_Task directions_: Rewrite the lines below as a numbered list, skipping the blank ones and leaving out the pictures.

_Data under study_:
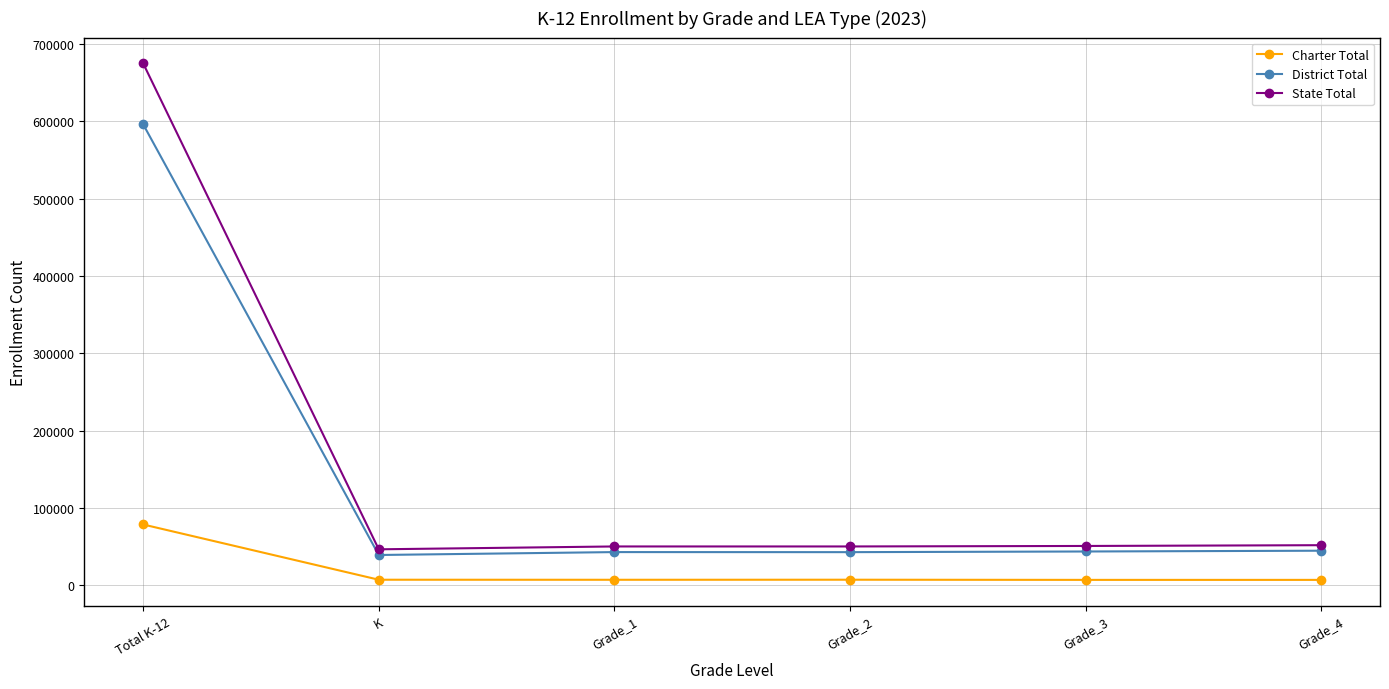

True or false: State Total and Charter Total cross at least once.

False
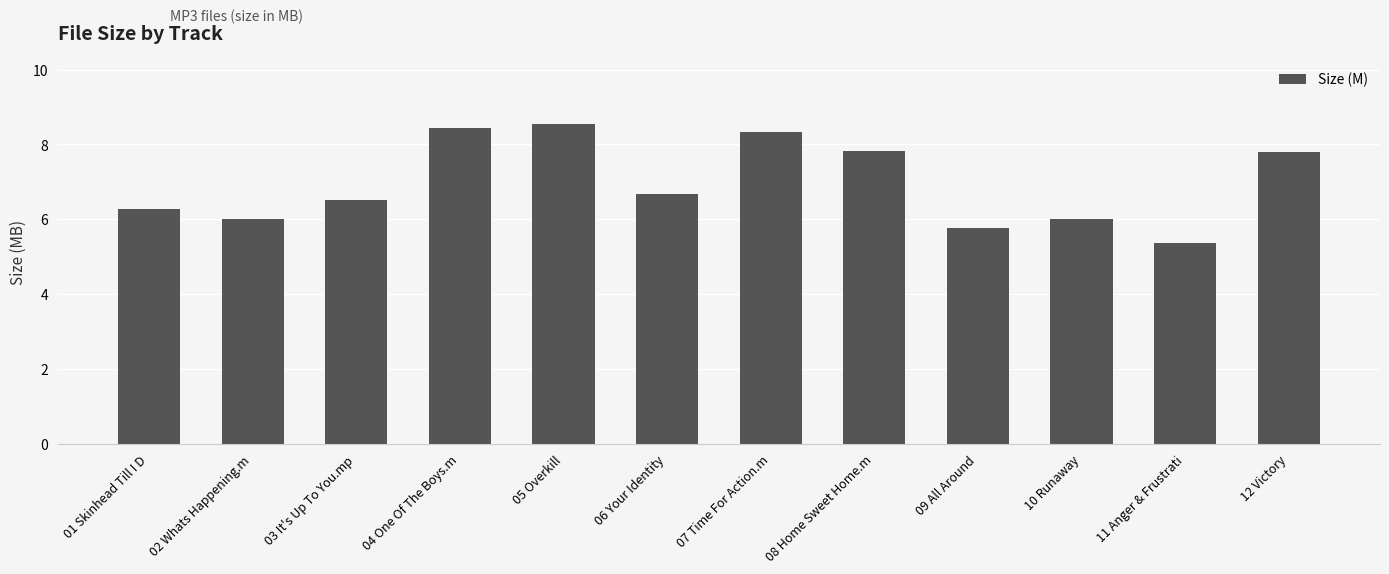

What is the value of the 6th bar from the left?

6.7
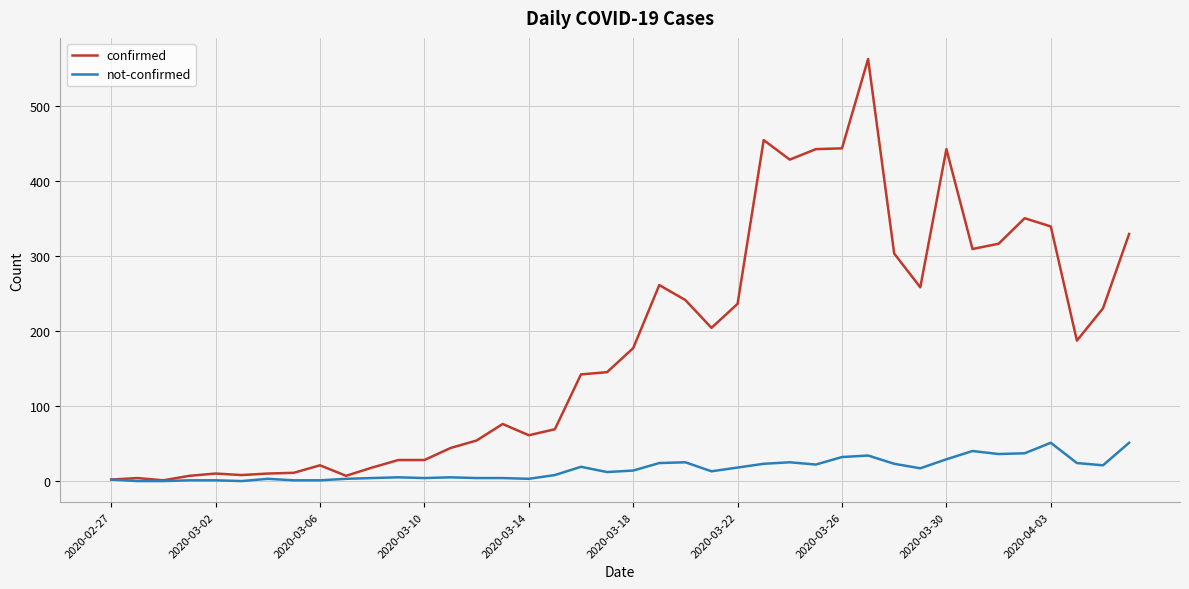

Rank the series by their average value, from lowest to highest.

not-confirmed, confirmed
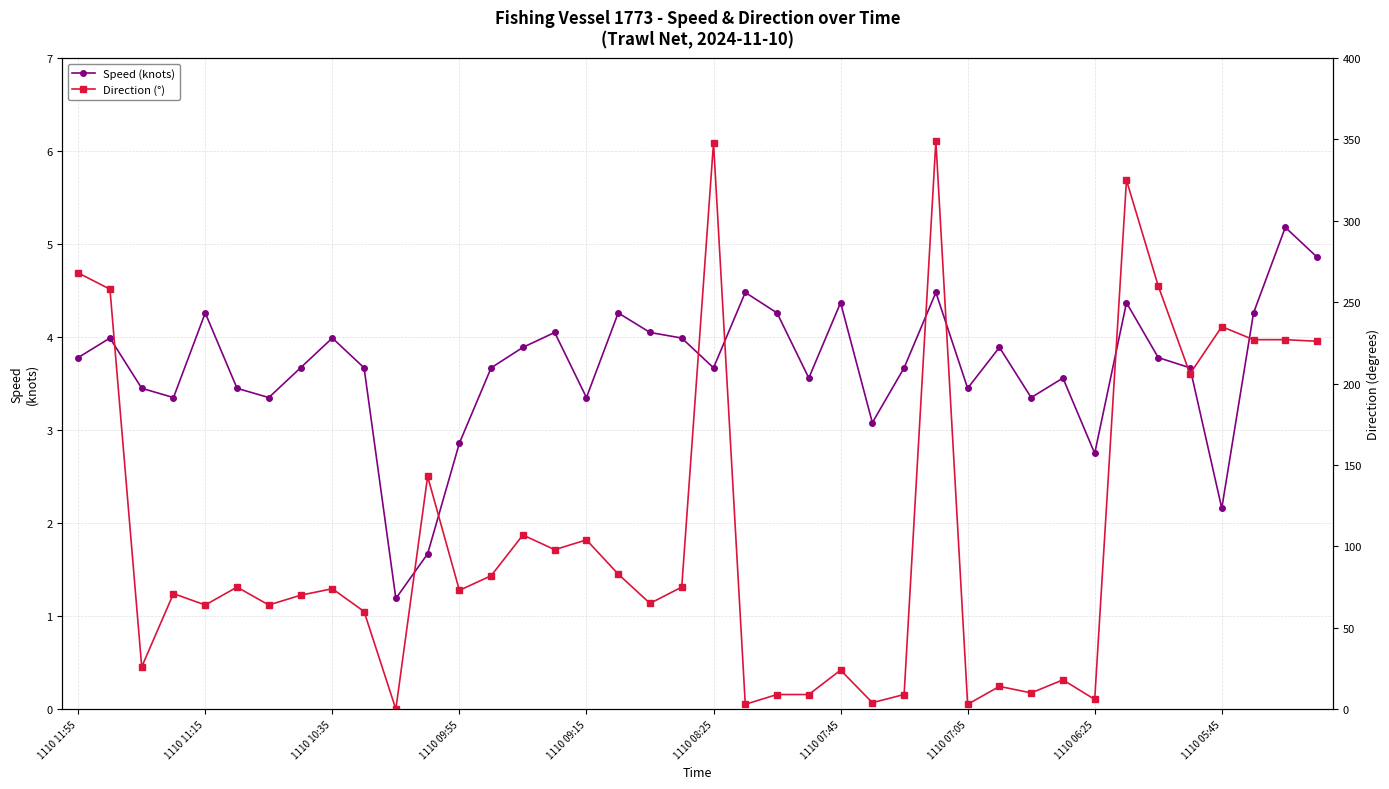

At which label does Speed (knots) first exceed 3?

1110 11:55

_The completed task_:
1. True or false: State Total and Charter Total cross at least once.
2. False
3. What is the value of the 6th bar from the left?
4. 6.7
5. Rank the series by their average value, from lowest to highest.
6. not-confirmed, confirmed
7. At which label does Speed (knots) first exceed 3?
8. 1110 11:55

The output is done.